Cybersecurity, as a field, is viewed through many different lenses, depending on where a professional works within an organization. For example, lawyers and auditors often view cybersecurity as a compliance issue. These professionals are heavily concerned with procedure, policy, and performance, ensuring that individuals within their organizations are leveraging the appropriate mechanisms and following prescribed procedures while avoiding any types of actions that may place the business in jeopardy.
For the penetration tester, cybersecurity is viewed as a challenge – something to overcome, defy, and subvert. Specifically, most penetration testers receive greater benefit and compensation depending on how successfully they subvert an organization’s protective mechanisms. This stands in contrast to many incident responders who value constant awareness and monitoring through leveraging firewalls, updates, patches, and local system security mechanisms.
While all these different slices of cybersecurity have focuses unique to their work roles, almost all cybersecurity professionals universally appreciate secure development operations, also known as DevSecOps or SecDevOps. The global appreciation of SecDevOps is rather obvious when examining cybersecurity holistically.
Specifically, SecDevOps can be defined as the application of security considerations into development operations throughout the lifecyle of the product. This is somewhat unique in the field of development, as previous generations of technical development prioritized functionality and customer ease-of-use over security. This previous mentality, while understandable, is a serious cause for concern and presents threats to the users of these underdeveloped products.
As SecDevOps has grown in prominence, it has become an overlying consideration for most of the cybersecurity community. Specifically, all members of the field agree that building security into customer offerings from start to finish ensures a more secure product evolves over time.
For example, leveraging SecDevOps into a Software-as-a-Service (Saas) offering lowers the level of potential web vulnerabilities for users. This, in turn, can help stave off many of the OWASP Top 10 related exploitations that are prevalent online.
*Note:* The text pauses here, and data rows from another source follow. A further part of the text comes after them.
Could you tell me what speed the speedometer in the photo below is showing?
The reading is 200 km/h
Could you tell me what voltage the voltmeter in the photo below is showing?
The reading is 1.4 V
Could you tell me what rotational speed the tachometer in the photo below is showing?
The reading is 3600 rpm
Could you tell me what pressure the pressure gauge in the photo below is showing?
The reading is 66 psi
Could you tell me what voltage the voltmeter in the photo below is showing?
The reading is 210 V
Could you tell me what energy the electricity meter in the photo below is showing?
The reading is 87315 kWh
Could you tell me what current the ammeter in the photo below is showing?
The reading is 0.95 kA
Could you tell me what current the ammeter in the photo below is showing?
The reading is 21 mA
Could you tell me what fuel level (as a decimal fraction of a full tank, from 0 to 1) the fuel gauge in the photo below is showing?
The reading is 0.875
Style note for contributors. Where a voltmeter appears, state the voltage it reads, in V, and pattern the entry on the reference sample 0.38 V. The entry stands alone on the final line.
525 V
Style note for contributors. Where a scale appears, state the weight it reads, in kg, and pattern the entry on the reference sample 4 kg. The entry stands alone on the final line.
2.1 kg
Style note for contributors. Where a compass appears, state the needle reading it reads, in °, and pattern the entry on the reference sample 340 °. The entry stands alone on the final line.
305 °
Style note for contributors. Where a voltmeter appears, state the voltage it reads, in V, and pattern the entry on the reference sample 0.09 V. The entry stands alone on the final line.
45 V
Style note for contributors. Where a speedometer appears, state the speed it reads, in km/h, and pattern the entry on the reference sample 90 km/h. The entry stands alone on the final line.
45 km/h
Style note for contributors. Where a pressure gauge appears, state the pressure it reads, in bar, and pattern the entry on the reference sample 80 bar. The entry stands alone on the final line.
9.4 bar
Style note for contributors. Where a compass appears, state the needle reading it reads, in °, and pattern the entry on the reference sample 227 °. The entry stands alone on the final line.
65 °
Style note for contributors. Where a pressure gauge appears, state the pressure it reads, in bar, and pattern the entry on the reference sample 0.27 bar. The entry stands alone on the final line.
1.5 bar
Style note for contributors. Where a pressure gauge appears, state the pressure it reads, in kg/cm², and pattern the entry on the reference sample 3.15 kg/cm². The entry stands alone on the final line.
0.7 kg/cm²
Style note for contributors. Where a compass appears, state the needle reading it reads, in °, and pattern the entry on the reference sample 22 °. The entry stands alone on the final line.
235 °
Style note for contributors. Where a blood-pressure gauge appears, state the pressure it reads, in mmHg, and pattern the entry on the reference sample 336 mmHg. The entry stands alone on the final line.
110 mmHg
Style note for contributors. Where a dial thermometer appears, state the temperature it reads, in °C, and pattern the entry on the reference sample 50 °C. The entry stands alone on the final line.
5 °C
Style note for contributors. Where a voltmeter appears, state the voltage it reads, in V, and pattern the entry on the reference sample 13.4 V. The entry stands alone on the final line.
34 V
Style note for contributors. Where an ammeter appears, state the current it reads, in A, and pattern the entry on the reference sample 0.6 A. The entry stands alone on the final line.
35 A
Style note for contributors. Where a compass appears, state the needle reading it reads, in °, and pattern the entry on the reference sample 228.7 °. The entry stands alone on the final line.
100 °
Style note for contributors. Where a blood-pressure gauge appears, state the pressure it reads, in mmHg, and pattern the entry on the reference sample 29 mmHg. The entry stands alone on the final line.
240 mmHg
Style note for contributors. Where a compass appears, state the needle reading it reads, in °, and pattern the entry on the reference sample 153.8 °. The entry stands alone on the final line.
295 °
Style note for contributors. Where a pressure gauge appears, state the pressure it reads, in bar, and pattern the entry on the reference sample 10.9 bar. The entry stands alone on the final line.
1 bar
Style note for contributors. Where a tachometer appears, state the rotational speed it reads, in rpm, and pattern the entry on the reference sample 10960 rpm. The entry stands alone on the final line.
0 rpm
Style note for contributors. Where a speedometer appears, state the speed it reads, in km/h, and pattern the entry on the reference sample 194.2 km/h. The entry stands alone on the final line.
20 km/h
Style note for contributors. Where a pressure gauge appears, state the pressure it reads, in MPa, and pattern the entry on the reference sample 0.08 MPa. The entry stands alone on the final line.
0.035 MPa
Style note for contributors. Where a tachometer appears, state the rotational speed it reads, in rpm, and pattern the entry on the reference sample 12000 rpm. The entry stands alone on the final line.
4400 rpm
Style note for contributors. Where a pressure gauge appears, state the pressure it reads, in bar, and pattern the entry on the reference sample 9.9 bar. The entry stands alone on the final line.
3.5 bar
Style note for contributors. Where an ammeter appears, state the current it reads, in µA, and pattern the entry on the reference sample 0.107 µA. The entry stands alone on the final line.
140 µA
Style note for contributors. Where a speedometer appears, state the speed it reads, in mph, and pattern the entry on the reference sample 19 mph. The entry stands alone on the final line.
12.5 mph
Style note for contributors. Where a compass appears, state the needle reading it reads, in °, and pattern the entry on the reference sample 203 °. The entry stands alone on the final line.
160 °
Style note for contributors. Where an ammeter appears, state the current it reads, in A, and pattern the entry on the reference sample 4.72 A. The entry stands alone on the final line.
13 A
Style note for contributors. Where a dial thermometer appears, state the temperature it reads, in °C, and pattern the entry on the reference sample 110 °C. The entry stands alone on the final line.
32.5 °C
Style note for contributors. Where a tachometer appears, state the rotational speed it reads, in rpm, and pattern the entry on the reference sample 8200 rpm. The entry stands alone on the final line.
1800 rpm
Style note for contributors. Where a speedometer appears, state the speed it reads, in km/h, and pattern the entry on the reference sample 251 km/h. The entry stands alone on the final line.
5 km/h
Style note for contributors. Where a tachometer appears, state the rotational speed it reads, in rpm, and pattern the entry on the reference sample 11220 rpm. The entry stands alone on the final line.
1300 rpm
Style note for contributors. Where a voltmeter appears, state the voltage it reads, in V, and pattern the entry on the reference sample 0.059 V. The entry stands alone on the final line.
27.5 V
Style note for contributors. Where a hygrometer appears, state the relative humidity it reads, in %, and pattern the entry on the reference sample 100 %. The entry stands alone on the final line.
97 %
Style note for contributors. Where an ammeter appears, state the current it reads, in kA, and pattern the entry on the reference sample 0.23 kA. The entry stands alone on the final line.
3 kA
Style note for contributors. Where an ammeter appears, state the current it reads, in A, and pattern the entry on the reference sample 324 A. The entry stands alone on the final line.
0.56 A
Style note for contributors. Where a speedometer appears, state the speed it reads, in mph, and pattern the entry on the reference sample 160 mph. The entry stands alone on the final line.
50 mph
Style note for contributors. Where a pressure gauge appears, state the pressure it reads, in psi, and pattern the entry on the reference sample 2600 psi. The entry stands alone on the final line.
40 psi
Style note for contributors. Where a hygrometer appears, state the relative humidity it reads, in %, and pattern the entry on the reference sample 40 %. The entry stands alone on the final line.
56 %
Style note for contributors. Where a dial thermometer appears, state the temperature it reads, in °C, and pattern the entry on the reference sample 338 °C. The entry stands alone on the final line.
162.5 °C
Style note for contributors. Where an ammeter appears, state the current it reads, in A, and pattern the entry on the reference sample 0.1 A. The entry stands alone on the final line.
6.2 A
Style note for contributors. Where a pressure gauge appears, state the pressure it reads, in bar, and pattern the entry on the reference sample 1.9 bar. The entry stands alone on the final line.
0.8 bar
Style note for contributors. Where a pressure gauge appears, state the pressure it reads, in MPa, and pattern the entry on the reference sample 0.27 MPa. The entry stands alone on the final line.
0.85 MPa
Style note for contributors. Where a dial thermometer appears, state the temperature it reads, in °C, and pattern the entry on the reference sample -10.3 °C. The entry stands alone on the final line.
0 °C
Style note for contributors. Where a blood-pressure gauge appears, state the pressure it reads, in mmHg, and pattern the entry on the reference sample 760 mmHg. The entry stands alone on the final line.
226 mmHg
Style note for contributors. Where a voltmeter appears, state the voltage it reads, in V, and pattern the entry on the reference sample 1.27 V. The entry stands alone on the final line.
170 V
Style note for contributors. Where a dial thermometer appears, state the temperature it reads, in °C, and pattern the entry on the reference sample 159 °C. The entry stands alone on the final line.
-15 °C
Additionally, leveraging SecDevOps into Internet of Things (IoT) products can decrease the potential number of pivot points which attackers can leverage, should they gain access to a victim’s network. Even leveraging SecDevOps into things as mundane as a Bluetooth receiver and transmitter development can protect drivers from potentially losing control of their vehicles.
One of the most recent examples of SecDevOps failure was identified by Google’s Project Zero team when it conducted a security review of the Apple’s iPhone and discovered “five separate, complete and unique iPhone exploit chains, covering almost every version from iOS 10 through to the latest version of iOS 12.” These exploits made iPhones vulnerable to several hacked websites online. When iPhone users visited these sites, monitoring implants would be installed on their phones, sending data to the online miscreants responsible for the hacks. The information sent to the attackers could include personal and private data such as iMessages, photos, and GPS information – all of which could be sent to the hackers in real-time.
Although initial reports speculated that the impact of the vulnerabilities were in the range of billions of users, in truth, the actual websites that were responsible for implanting the monitoring software only received a few thousand visits a week – a far cry from most mainstream internet sites – thus reducing the potentially exploited population drastically.
While the actual impact of the monitoring implant attack is probably low for Apple and iPhone users, it goes without saying that had Apple better performed SecDevOps, the likelihood of these dangerous exploits gaining purchase in the first place would have been much lower.
Indeed, many cybersecurity professionals understand that while the level of actual exploited iPhone users may have been relatively low, the level of vulnerable users was uncomfortably high.
Through using SecDevOps in the development cycle, Apple could have better prepared and mitigated this vulnerability before it ever occurred. Yet, until this universally approved development process is globally adopted, more hacks will occur with more users put at risk.